● Bacaan
QUO VADIS GURU?

|

Oleh: Anton Sunarto
Dunia pendidikan berkembang cepat. Sejalan kemajuan ilmu pengetahuan dan teknologi. Untuk sementara guru, perkembangan tersebut dapat berdampak kecemasan - ketakutan, dan ketidaknyamanan.. Pembaharuan kebijakan pendidikan, misalnya pembaharuan bidang kurikulum. Tidak semata pembaharuan/perubahan struktur dan isi kurikulum. Tetapi pembaharuan tersebut menuntut perubahan sikap dan perilaku dari para guru. Misalnya karakter, mental, metode dan strategi pengajaran.

Kelas dinamis dalam proses pembelajaran, dibutuhkan metodologi dan strategi kreatif - inovatif. Bagaimana guru menggunakan metode dan strategi efektif dan menyenangkan; bermuara pada kemampuan dan ketrampilan yang mereka miliki. Pembelajaran menyenangkan merupakan upaya perwujudan pembelajaran dinamis, dan demokratis.

Penerapan teknologi pembelajaran berbasis computer saat ini menjadi keharusan. Seorang guru gagap teknologi, tentu menjadi suatu keniscayaan untuk menggunakan teknologi computer dalam proses pembelajaran di kelas.

Komputer merupakan benda asing baginya. Kemajuan teknologi (computer) dapat mempermudah bagi guru untuk melaksanakan tugas kependidikan yang diemban. Pembelajaran di kelas pun menjadi hidup, menarik, dan menyenangkan. Situasi kelas yang menyenangkan, dan pengelolaan kelas yang dinamis, mempermudah mencapai tujuan pembelajaran.

Dunia pendidikan modern mengenal istilah quantum teaching, quatum learing, serta enjoy learning, pada intinya mengembangkan model dan strategi pembelajaran yang efektif dalam suasana menyenangkan dan penuh makna.

Pembelajaran efektif, pasti dikelola oleh guru aktif-kreatif-inovatif. Guru efektif adalah guru demokratis. Sifat demokratis adalah dialogis. Maka guru yang demokratis, dalam mengelola pembelajaran memilih metode pembelajaran dialogis. Proses belajar menjadi proses pencarian bersama dalam suasana menyenangkan dan saling membutuhkan. Untuk mencapai kondisi pembelajaran seperti itu, membutuhkan adanya gerakan pembaharuan pengajaran. Pengajaran tradisional-statis/monoton ke pengajaran yang dinamis dan memerdekakan.

● Cuplikan Data
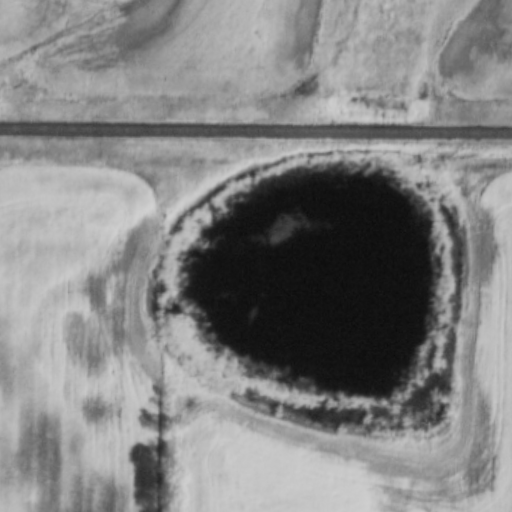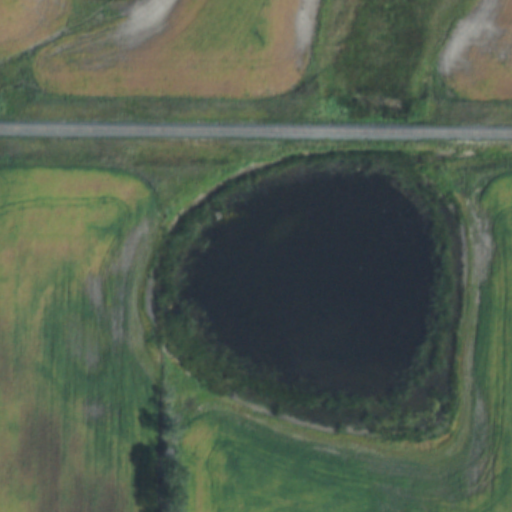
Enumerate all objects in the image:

--

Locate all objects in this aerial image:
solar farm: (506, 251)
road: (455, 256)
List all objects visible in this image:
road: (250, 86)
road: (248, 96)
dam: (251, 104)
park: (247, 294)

● Daftar Tugas
**A.** Ringkaslah bacaan tentang guru dan pembaharuan pembelajaran dalam dua kalimat.
**B.** Teruskan bacaan tentang guru dan pembaharuan pembelajaran setelah kalimat terakhirnya.
Catatan data di atas diambil dari sumber lain, bukan dari bacaan.

● Jawaban Tiap Tugas
**A.** Perkembangan pendidikan yang cepat, termasuk pembaharuan kurikulum, menuntut guru mengubah sikap, perilaku, serta metode dan strategi pengajarannya, dan penerapan teknologi pembelajaran berbasis komputer kini menjadi keharusan. Pembelajaran efektif dan menyenangkan dikelola oleh guru yang aktif, kreatif, inovatif, dan demokratis dengan metode dialogis, sehingga dibutuhkan gerakan pembaharuan dari pengajaran tradisional yang statis menuju pengajaran yang dinamis dan memerdekakan.

**B.**
Menurut Paulo Freire pembelajaran statis mewujud dalam pembelajaran "gaya bank". Secara sederhana Freire menyusun antagonisme pembelajaran "gaya bank" seperti ini: guru mengajar - murid belajar; guru tahu segalanya - murid tidak tahu apa-apa; guru berpikir - murid dipikirkan; guru bicara - murid mendengarkan; guru mengatur - murid diatur; guru memilih dan memaksakan pilihannya - murid menuruti; guru bertindak - murid membayangkan bagaimana bertindak sesuai dengan tindakan guru; guru memilih apa yang akan diajarkan - murid menyesuaikan diri. Dalam pandangan Paulo Freire, pendidikan "gaya bank", murid menjadi obyek penindasan pendidikan (guru).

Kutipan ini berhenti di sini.